I'm A Patsy - Gotta Problem With That?

Friday, October 26, 2007

Beagles, beagles, beagles . . . and maybe people

I recently read in the newspaper that the Linus Pauling Institute at Oregon State University has found that certain antioxidant supplements increased the ability of older beagles to learn a new task. In other words, maybe you CAN teach an old dog new tricks. The beagles were taught how to find a food treat by identifying certain colored objects where the treat would be. A yellow peg was used as a marker, and for one of the tasks, four of six beagles receiving the supplement learned very quickly to identify the correct marker and find their treat. Only two of six beagles not receiving the supplements succeeded. It didn’t say what happened to the four that missed. Do you suppose they ever got any treats at all? Just for going through the test should have been enough to give them a bone or a doggie biscuit. They went through 15 weeks of training and the outcome was this: 80 percent of supplemental dogs were successful and only 50 percent of the others could learn how to do it. It goes on to say that clinical experiments with humans using the supplements are under way. How do they test humans? Do they put some chocolate behind a red peg someplace and then let everyone loose? Will it take 15 weeks to learn something new, and if you’re really old, after 15 weeks you’ll be that much older and probably have forgotten what you were doing in the first place? Do you suppose I could get in on that study and learn how to work all the buttons on my Volvo so that I wouldn’t be throwing my seat back when all I wanted was to open a window – my window, not the one in the back seat and not the one on the passenger side – just MY window? Maybe I should look into those supplements. Do you suppose they are doing a similar study in Sweden on humans where I could learn how to fix my Volvo myself? Some of the things are fixable but very costly. Maybe I could learn how to be a Volvo mechanic! What an exciting thought. But that would require a new passport, and I hate passport photos. I’ll have to think about it.

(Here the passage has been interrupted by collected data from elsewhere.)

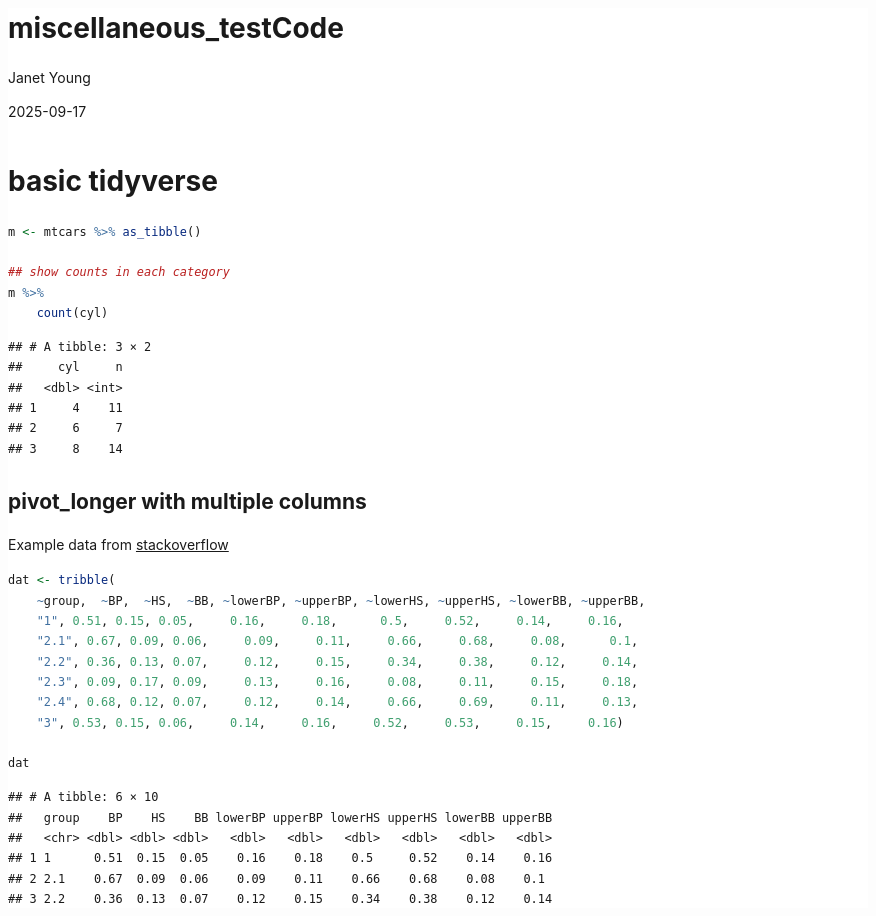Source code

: miscellaneous\_testCode
================
Janet Young

2025-09-17

# basic tidyverse

``` r
m <- mtcars %>% as_tibble()

## show counts in each category
m %>% 
    count(cyl)
```

    ## # A tibble: 3 × 2
    ##     cyl     n
    ##   <dbl> <int>
    ## 1     4    11
    ## 2     6     7
    ## 3     8    14

## pivot\_longer with multiple columns

Example data from
[stackoverflow](https://stackoverflow.com/questions/61367186/pivot-longer-into-multiple-columns)

``` r
dat <- tribble(
    ~group,  ~BP,  ~HS,  ~BB, ~lowerBP, ~upperBP, ~lowerHS, ~upperHS, ~lowerBB, ~upperBB,
    "1", 0.51, 0.15, 0.05,     0.16,     0.18,      0.5,     0.52,     0.14,     0.16,
    "2.1", 0.67, 0.09, 0.06,     0.09,     0.11,     0.66,     0.68,     0.08,      0.1,
    "2.2", 0.36, 0.13, 0.07,     0.12,     0.15,     0.34,     0.38,     0.12,     0.14,
    "2.3", 0.09, 0.17, 0.09,     0.13,     0.16,     0.08,     0.11,     0.15,     0.18,
    "2.4", 0.68, 0.12, 0.07,     0.12,     0.14,     0.66,     0.69,     0.11,     0.13,
    "3", 0.53, 0.15, 0.06,     0.14,     0.16,     0.52,     0.53,     0.15,     0.16)

dat
```

    ## # A tibble: 6 × 10
    ##   group    BP    HS    BB lowerBP upperBP lowerHS upperHS lowerBB upperBB
    ##   <chr> <dbl> <dbl> <dbl>   <dbl>   <dbl>   <dbl>   <dbl>   <dbl>   <dbl>
    ## 1 1      0.51  0.15  0.05    0.16    0.18    0.5     0.52    0.14    0.16
    ## 2 2.1    0.67  0.09  0.06    0.09    0.11    0.66    0.68    0.08    0.1 
    ## 3 2.2    0.36  0.13  0.07    0.12    0.15    0.34    0.38    0.12    0.14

I had a beagle years ago that ate 13 chickens belonging to a neighbor a couple of blocks away. He had never been in any study at OSU or anyplace else, but do you suppose there was a colored marker at the house where the chickens lived and he went to it every time? How would he know if he hadn’t been in the study? Or do you think it’s just that beagles are hunters? What a mystery. I’d like to know how the experiments are coming with humans which are supposedly under way right now. Where do they get these people anyway? And why wasn’t I notified?